IanB wrote:...If you have 2 apps chewing up ephemeral ports you could only have half that number available to you.
I was intending to allow getWizPnP to have a "ports in WAIT state" queue about 10% of the total available ephemeral ports.
IanB wrote:The KISS approach is to just just to spin on a socket in use error with a short sleep, say ~30ms, before the retry.
At the level of interface I'm using (LWP::Simple, and a bit of LWP::UserAgent), I don't directly get a "socket in use" error. I get a HTTP error (as
described earlier):
Code: Select all
500 Can't connect to w.z.y.z:49152 (connect: timeout).
on the expiration of the standard 180sec timeout (though I can control the length of this timeout). The timeout error comes pretty much straight from IO::Socket::INET->new(), so there appears to be a timeout on trying to allocate an ephemeral port, perhaps in connect(2). There seems little point in adding an extra delay here, because the 180sec timeout exceeds the 120sec WAIT state duration, and so by the time the timeout expires, all the ports previously in WAIT state that originated from getWizPnP should have completed their close. This points to a fairly ordinary implementation of waiting for the required resources to complete the connection.
So my current retry-based code is simply a retry loop with a 15sec internal timeout on the socket open, and a repeat count on that to bring it up to a total maximum wait of 180sec. No extra delays are necessary. Because the situation arises because getWizPnP is using up ephemeral ports faster than they can close down, it doesn't matter much that there could be up to 15sec of additional delay, because the program will quickly catch up and stall again.
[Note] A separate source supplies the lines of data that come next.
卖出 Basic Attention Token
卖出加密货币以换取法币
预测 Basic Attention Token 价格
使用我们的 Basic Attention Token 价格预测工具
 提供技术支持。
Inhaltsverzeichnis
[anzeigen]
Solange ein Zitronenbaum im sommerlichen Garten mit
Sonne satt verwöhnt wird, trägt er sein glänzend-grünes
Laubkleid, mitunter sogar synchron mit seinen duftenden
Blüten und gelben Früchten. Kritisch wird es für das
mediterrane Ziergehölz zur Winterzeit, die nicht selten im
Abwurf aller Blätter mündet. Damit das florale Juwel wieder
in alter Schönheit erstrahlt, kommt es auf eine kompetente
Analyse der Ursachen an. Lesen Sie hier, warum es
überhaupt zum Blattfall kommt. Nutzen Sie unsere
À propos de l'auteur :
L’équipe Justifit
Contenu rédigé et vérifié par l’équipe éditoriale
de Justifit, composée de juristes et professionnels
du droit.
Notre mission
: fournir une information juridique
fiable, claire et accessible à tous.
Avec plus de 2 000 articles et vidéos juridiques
The reason why I have moved away from this idea (though I may retain it as a "last stand" protection), is that it is triggered only when getWizPnP
has used up all the ephemeral ports, and is potentially interfering with other activities, as noted by Dennis (sub3r)
above.
IanB wrote:Burning 3976 ephemeral ports in 120 seconds is a fairly moderate rate of connects, ~31/sec.
The problem is caused by burning the 3976 ephemeral ports in
less than 120 sec. Dennis reports that the problem happens after about 85sec, for a port use rate of ~45/sec. The
reason that the ports are being burnt so fast is that --check, in contrast to any other getWizPnP functions, performs overwhelmingly HTTP HEAD requests, rather than GETs or POSTs. Probably part of the reason that it isn't even faster is the slowness of the Beyonwiz server, and the relative slowness of Perl over compiled code (even "compiled" versions of getWizPnP are interpreted, not compiled, even if they are in a .exe and superficially behave like compiled code).
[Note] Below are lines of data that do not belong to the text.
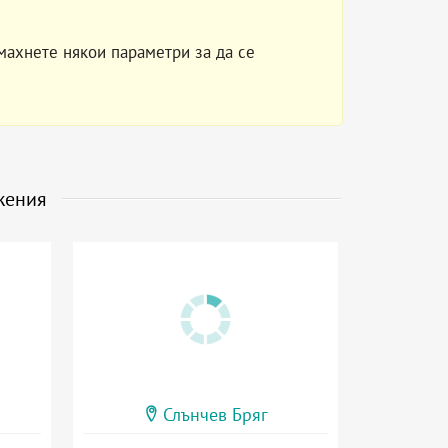
махнете някои параметри за да се
жения
Слънчев Бряг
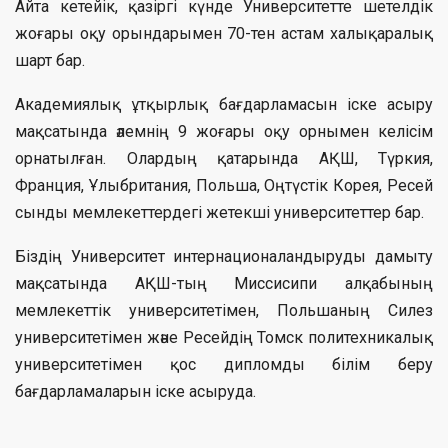
Айта кетейік, қазіргі күнде Университетте шетелдік
жоғары оқу орындарымен 70-тен астам халықаралық
шарт бар.
Академиялық ұтқырлық бағдарламасын іске асыру
мақсатында әлемнің 9 жоғары оқу орнымен келісім
орнатылған. Олардың қатарында АҚШ, Түркия,
Франция, Ұлыбритания, Польша, Оңтүстік Корея, Ресей
сынды мемлекеттердегі жетекші университеттер бар.
Біздің Университет интернационаландыруды дамыту
мақсатында АҚШ-тың Миссисипи алқабының
мемлекеттік университетімен, Польшаның Силез
университетімен және Ресейдің Томск политехникалық
университетімен қос дипломды білім беру
бағдарламаларын іске асыруда.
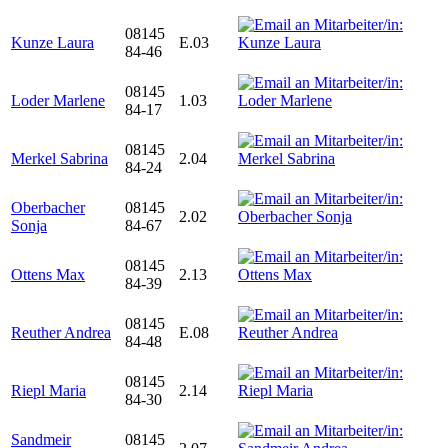
08145
Kunze Laura
E.03
84-46
08145
Loder Marlene
1.03
84-17
08145
Merkel Sabrina
2.04
84-24
Oberbacher
08145
2.02
Sonja
84-67
08145
Ottens Max
2.13
84-39
08145
Reuther Andrea
E.08
84-48
08145
Riepl Maria
2.14
84-30
Sandmeir
08145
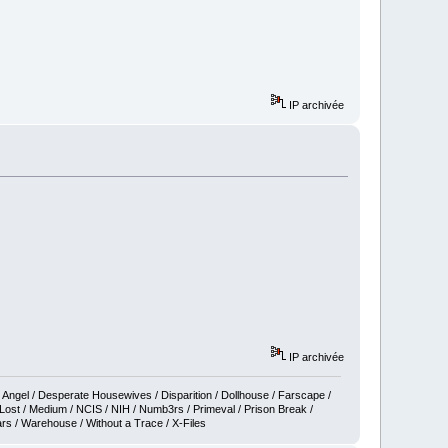
IP archivée
IP archivée
k Angel / Desperate Housewives / Disparition / Dollhouse / Farscape /
 Lost / Medium / NCIS / NIH / Numb3rs / Primeval / Prison Break /
ars / Warehouse / Without a Trace / X-Files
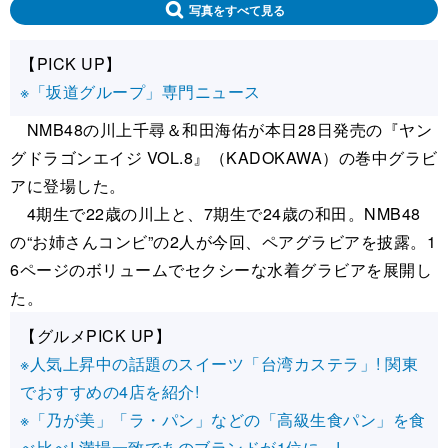
写真をすべて見る
【PICK UP】
※「坂道グループ」専門ニュース
NMB48の川上千尋＆和田海佑が本日28日発売の『ヤン
グドラゴンエイジ VOL.8』（KADOKAWA）の巻中グラビ
アに登場した。
4期生で22歳の川上と、7期生で24歳の和田。NMB48
の“お姉さんコンビ”の2人が今回、ペアグラビアを披露。1
6ページのボリュームでセクシーな水着グラビアを展開し
た。
【グルメPICK UP】
※人気上昇中の話題のスイーツ「台湾カステラ」! 関東
でおすすめの4店を紹介!
※「乃が美」「ラ・パン」などの「高級生食パン」を食
べ比べ! 満場一致であのブランドが1位に…!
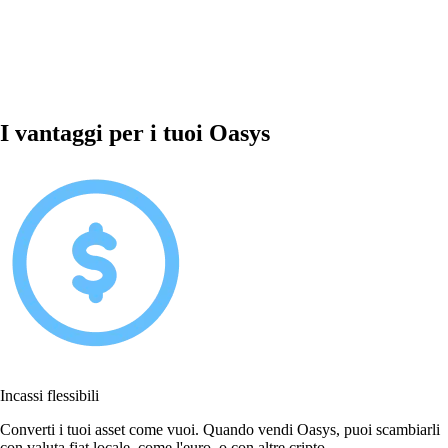
I vantaggi per i tuoi Oasys
Incassi flessibili
Converti i tuoi asset come vuoi. Quando vendi Oasys, puoi scambiarli
con valuta fiat locale, come l'euro, o con altre cripto.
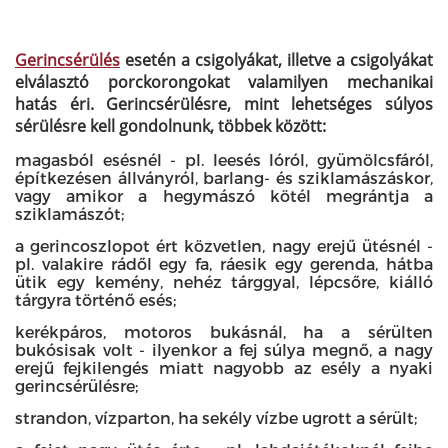
Gerincsérülés
esetén a csigolyákat, illetve a csigolyákat
elválasztó porckorongokat valamilyen mechanikai
hatás éri. Gerincsérülésre, mint lehetséges súlyos
sérülésre kell gondolnunk, többek között:
magasból esésnél - pl. leesés lóról, gyümölcsfáról,
építkezésen állványról, barlang- és sziklamászáskor,
vagy amikor a hegymászó kötél megrántja a
sziklamászót;
a gerincoszlopot ért közvetlen, nagy erejű ütésnél -
pl. valakire rádől egy fa, ráesik egy gerenda, hátba
ütik egy kemény, nehéz tárggyal, lépcsőre, kiálló
tárgyra történő esés;
kerékpáros, motoros bukásnál, ha a sérülten
bukósisak volt - ilyenkor a fej súlya megnő, a nagy
erejű fejkilengés miatt nagyobb az esély a nyaki
gerincsérülésre;
strandon, vízparton, ha sekély vízbe ugrott a sérült;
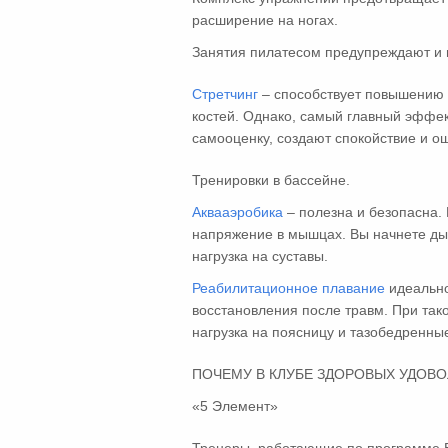
расширение на ногах.
Занятия пилатесом предупреждают и н
Стретчинг
– способствует повышению 
костей. Однако, самый главный эффек
самооценку, создают спокойствие и 
Тренировки в бассейне.
Аквааэробика
– полезна и безопасна.
напряжение в мышцах. Вы начнете ды
нагрузка на суставы.
Реабилитационное плавание
идеально
восстановления после травм. При так
нагрузка на поясницу и тазобедренные
ПОЧЕМУ В КЛУБЕ ЗДОРОВЫХ УДОВ
«5 Элемент»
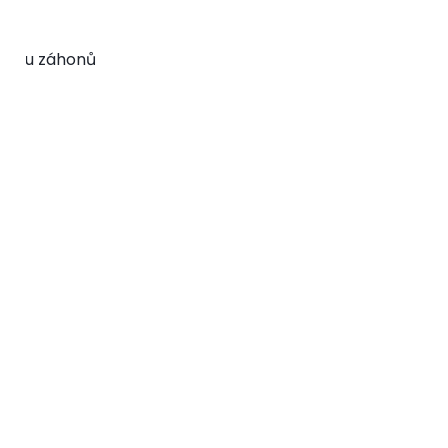
pravu záhonů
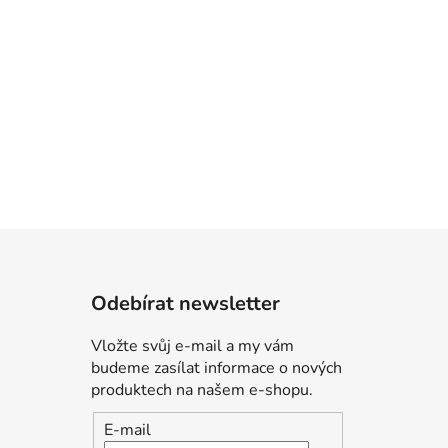
Odebírat newsletter
Vložte svůj e-mail a my vám
budeme zasílat informace o nových
produktech na našem e-shopu.
E-mail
IanB wrote:Perhaps bundling a .REG file to set a more reasonable limits would be a service to your users.
A couple of reasons for not doing this - it complicates the installation, and I don't have either the technical knowledge or the requisite software to create Windows setup.exe packages. I had a look at acquiring both, and was dismayed. The other is that I'm reluctant to make changes to central system parameters "behind the back" of users, even if the change is relatively innocuous, like increasing the size of the pool of ephemeral sockets. The other Registry changes that have been suggested I would simply not do in an installer, and probably not even recommend.
I appreciate the input from everyone (and most especially Dennis's efforts in tracking down the source of the problem), but I now want to implement and try my port wait queue idea to see to what extent it can be tuned to the execution environment of getWizPnP, and what effect it has on the speed of running getWizPnP. I don't think that the current behaviour of getWizPnP --check is fit for polite system society.